With the primary election only a few weeks away, people are more likely to be speaking up about their preferred issue or candidate. And that’s good – in a democracy, we all need to make our voices heard in order to create an effective and positive government. There are many other places, however, where we also need to speak our minds to make life better, even if it’s sometimes uncomfortable in the moment.

Just because there is no explicit conflict doesn’t mean all is well. Sometimes we need to make the issue visible by addressing it directly. We’re not creating the conflict, simply bringing it to light so we can deal with it. This usually means some difficult conversations. However, in some cases, intervention, political action, or even law enforcement involvement is necessary.

Lots of situations happen at work and home where the need for intervention is obvious, but unacknowledged. We don’t give voice to what we see or feel. We tell ourselves that if we ignore it, the conflict isn’t there or will go away on its own. A too-common example is hearing a neighbor yelling and swearing at their spouse night after night – we don’t want to get involved, so we say nothing, and the verbal abuse continues.

Rightly or wrongly, silence is construed as agreement with whatever is going on. When we remain silent, it reinforces the fear others feel about saying anything. Others who see the same problem feel isolated and question whether their concerns are real. We’re social animals. We look to others for cues about behavior. Silence begets silence, and conflict grows.

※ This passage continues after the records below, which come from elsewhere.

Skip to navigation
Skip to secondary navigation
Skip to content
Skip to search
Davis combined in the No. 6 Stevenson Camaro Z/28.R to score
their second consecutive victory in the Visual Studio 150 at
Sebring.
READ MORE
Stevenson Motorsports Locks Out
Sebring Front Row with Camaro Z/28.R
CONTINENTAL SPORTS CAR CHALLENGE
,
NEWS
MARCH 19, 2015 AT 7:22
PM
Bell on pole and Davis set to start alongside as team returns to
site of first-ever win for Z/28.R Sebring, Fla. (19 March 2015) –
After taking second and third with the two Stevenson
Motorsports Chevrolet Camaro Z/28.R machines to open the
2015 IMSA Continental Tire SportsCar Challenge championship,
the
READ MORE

In the workplace, derogatory talk is a big issue. Individuals are ridiculed for the way they dress or talk, or simply because they are different. Being bullied tends to make the targets feel less power to stick up for themselves. It’s easiest for those of us on the sidelines, those not under attack, to help stop the bullying. But precisely because we are not directly involved, it requires more effort to choose to act.

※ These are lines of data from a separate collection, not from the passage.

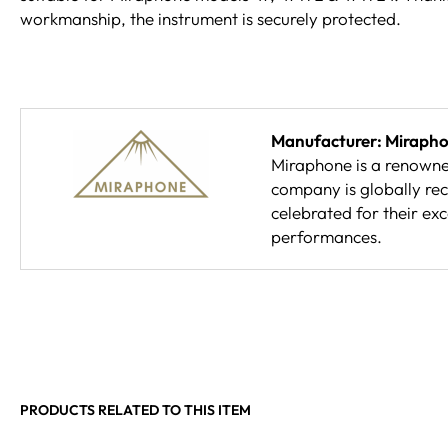
workmanship, the instrument is securely protected.
Manufacturer: Miraph
Miraphone is a renowne
company is globally rec
celebrated for their ex
performances.
PRODUCTS RELATED TO THIS ITEM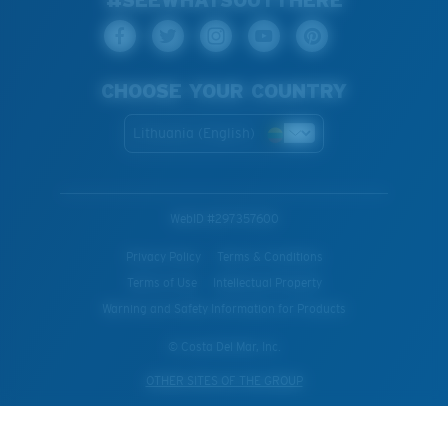
CHOOSE YOUR COUNTRY
Lithuania (English)
WebID #
297357600
Privacy Policy
Terms & Conditions
Terms of Use
Intellectual Property
Warning and Safety Information for Products
© Costa Del Mar, Inc.
OTHER SITES OF THE GROUP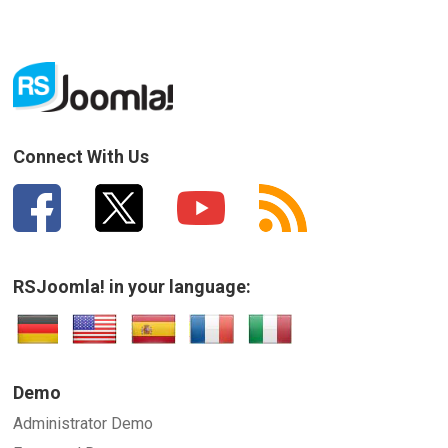
Connect With Us
RSJoomla! in your language:
Demo
Administrator Demo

Of course, speaking up is not a justification for an unfiltered spewing out of whatever we think. Not all thoughts should be spoken and not all desires should be acted upon. Nor is it an excuse to tell others how to live their lives. They are not going to welcome our unsolicited opinions on their choice of clothing, hair, parenting, career, etc. It’s also not helpful to make our comments into a personal attack on who they are. For example, “You need to stop yelling now.”, is much more effective than “You are a loud idiot!”. We need to interrupt injustice without mirroring the injustice.

Speaking up is about setting limits and defining acceptable behavior. We must be frank about behavior that is not acceptable at home or work, or even beyond – at the county, national, and international levels. Passivity by those of us for whom action is least risky escalates situations until we’re all at risk. Think how much suffering we can prevent if we can only find the courage to speak up. Bullies will be thwarted and fewer people will be harmed.